Study text —

==============================

Download pre-trained models

We have released checkpoints for the main models in the paper. Before using these models, please review the corresponding model card to understand the intended use and limitations of these models.

Here are the download links for each model checkpoint:

Sampling from pre-trained models

To sample from these models, you can use the classifier_sample.py, image_sample.py, and super_res_sample.py scripts. Here, we provide flags for sampling from all of these models. We assume that you have downloaded the relevant model checkpoints into a folder called models/.

For these examples, we will generate 100 samples with batch size 4. Feel free to change these values.

SAMPLE_FLAGS="--batch_size 4 --num_samples 100 --timestep_respacing 250"

Classifier guidance

Note for these sampling runs that you can set --classifier_scale 0 to sample from the base diffusion model. You may also use the image_sample.py script instead of classifier_sample.py in that case.

  • 64x64 model:
MODEL_FLAGS="--attention_resolutions 32,16,8 --class_cond True --diffusion_steps 1000 --dropout 0.1 --image_size 64 --learn_sigma True --noise_schedule cosine --num_channels 192 --num_head_channels 64 --num_res_blocks 3 --resblock_updown True --use_new_attention_order True --use_fp16 True --use_scale_shift_norm True"
python classifier_sample.py $MODEL_FLAGS --classifier_scale 1.0 --classifier_path models/64x64_classifier.pt --model_path models/64x64_diffusion.pt $SAMPLE_FLAGS
  • 128x128 model:
MODEL_FLAGS="--attention_resolutions 32,16,8 --class_cond True --diffusion_steps 1000 --image_size 128 --learn_sigma True --noise_schedule linear --num_channels 256 --num_heads 4 --num_res_blocks 2 --resblock_updown True --use_fp16 True --use_scale_shift_norm True"

==============================

Text data extracted from the page —
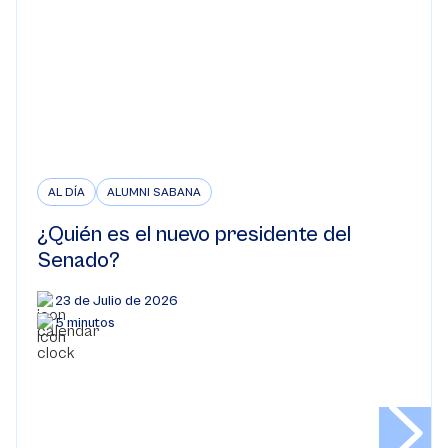
AL DÍA
ALUMNI SABANA
¿Quién es el nuevo presidente del
Senado?
23 de Julio de 2026
5 minutos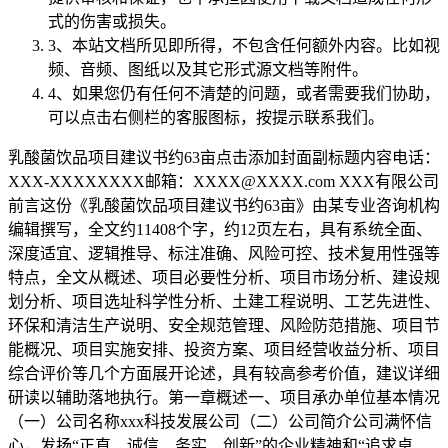
式的伤害或损失。
3、本站文档所见即所得，不包含任何额外内容。比如视
频、音频、图纸以及其它形式源文档等附件。
4、如果您仍有任何不清楚的问题，或者需要我们协助，
可以点击右侧栏的客服图标，按提示联系我们。
乳酸菌饮品项目建议书约63亩点击添加封面副标题内容电话：
XXX-XXXXXXXX邮箱：XXXX@XXXX.com XXX有限公司
前言这份《乳酸菌饮品项目建议书约63亩》由某专业咨询机构
编辑撰写，全文约11408个字，约12页左右，具有系统全面、
深度适宜、逻辑推导、标注准确、风险可控、技术复用性强等
特点，全文从概述、项目必要性分析、项目市场分析、建设规
划分析、项目选址科学性分析、土建工程说明、工艺先进性、
环保和清洁生产说明、安全规范管理、风险防范措施、项目节
能概况、项目实施安排、投资方案、项目经营收益分析、项目
综合评价等几个方面展开论述，具有较高参考价值，建议详细
研读以辅助落地执行。第一章概述一、项目承办单位基本情况
（一）公司名称xxx科技发展公司（二）公司简介公司满怀信
心，发扬“正直、诚信、务实、创新”的企业精神和“追求卓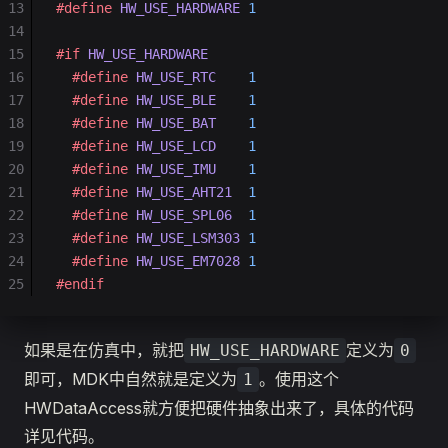
13
#define
 HW_USE_HARDWARE
 1
14
15
#if
 HW_USE_HARDWARE
16
  #define
 HW_USE_RTC
    1
17
  #define
 HW_USE_BLE
    1
18
  #define
 HW_USE_BAT
    1
19
  #define
 HW_USE_LCD
    1
20
  #define
 HW_USE_IMU
    1
21
  #define
 HW_USE_AHT21
  1
22
  #define
 HW_USE_SPL06
  1
23
  #define
 HW_USE_LSM303
 1
24
  #define
 HW_USE_EM7028
 1
25
#endif
如果是在仿真中，就把
定义为
HW_USE_HARDWARE
0
即可，MDK中自然就是定义为
。使用这个
1
HWDataAccess就方便把硬件抽象出来了，具体的代码
详见代码。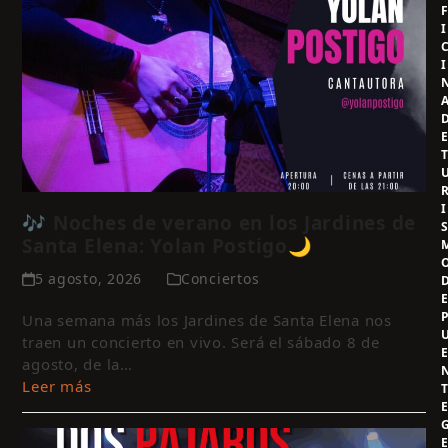
I
I
I
🎶 Noches de verano en los Jardines de
Santa Elena: Yolan Postigo🌙
5 agosto, 2026
Conciertos
Una semana más los Jardines de Santa Elena nos
traen un concierto en vivo. Será el sábado 8 de
agosto, de la…
Leer más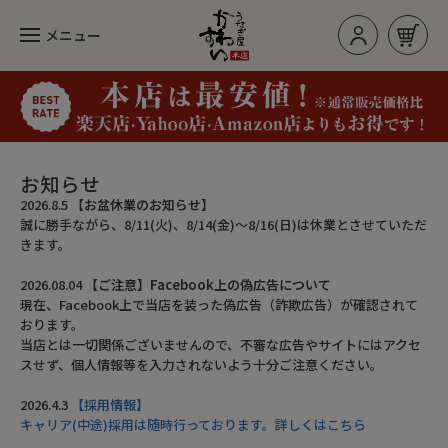
メニュー
お買い物カゴ
ログイン/新規登録
お知らせ
2026.8.5
【お盆休業のお知らせ】
誠に勝手ながら、8/11(火)、8/14(金)～8/16(日)は休業とさせていただ
カテゴリー
きます。
2026.08.04
【ご注意】Facebook上の偽広告について
現在、Facebook上で当店を装った偽広告（詐欺広告）が確認されて
人気のセット
おります。
当店とは一切関係ございませんので、不審な広告やサイトにはアクセ
長焼き
スせず、個人情報等を入力されないよう十分ご注意ください。
カットタイプ
2026.4.3
【採用情報】
キャリア(中途)採用は随時行っております。詳しくはこちら
きざみうなぎ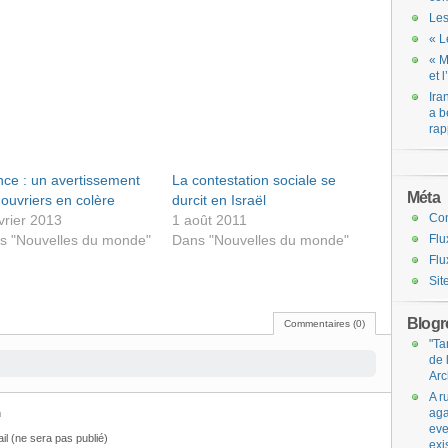
Les
« L
« M
et 
Ira
a b
rap
nce : un avertissement
La contestation sociale se
Méta
ouvriers en colère
durcit en Israël
Co
vrier 2013
1 août 2011
s "Nouvelles du monde"
Dans "Nouvelles du monde"
Flu
Flu
Sit
Blogro
Commentaires (0)
"Ta
de 
Arc
A r
aga
m
eve
il (ne sera pas publié)
exi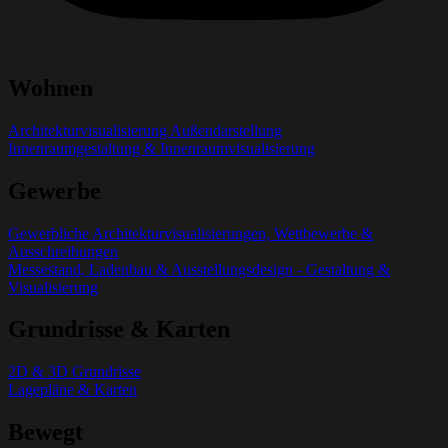
Wohnen
Architekturvisualisierung Außendarstellung
Innenraumgestaltung & Innenraumvisualisierung
Gewerbe
Gewerbliche Architekturvisualisierungen, Wettbewerbe &
Ausschreibungen
Messestand, Ladenbau & Ausstellungsdesign - Gestaltung &
Visualisierung
Grundrisse & Karten
2D & 3D Grundrisse
Lagepläne & Karten
Bewegt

==============================

Required work — Reproduce word for word the part of the pre-trained models text starting with "Sampling from pre-trained" and going on through "change these values.".

Exercise output —
Sampling from pre-trained models

To sample from these models, you can use the classifier_sample.py, image_sample.py, and super_res_sample.py scripts. Here, we provide flags for sampling from all of these models. We assume that you have downloaded the relevant model checkpoints into a folder called models/.

For these examples, we will generate 100 samples with batch size 4. Feel free to change these values.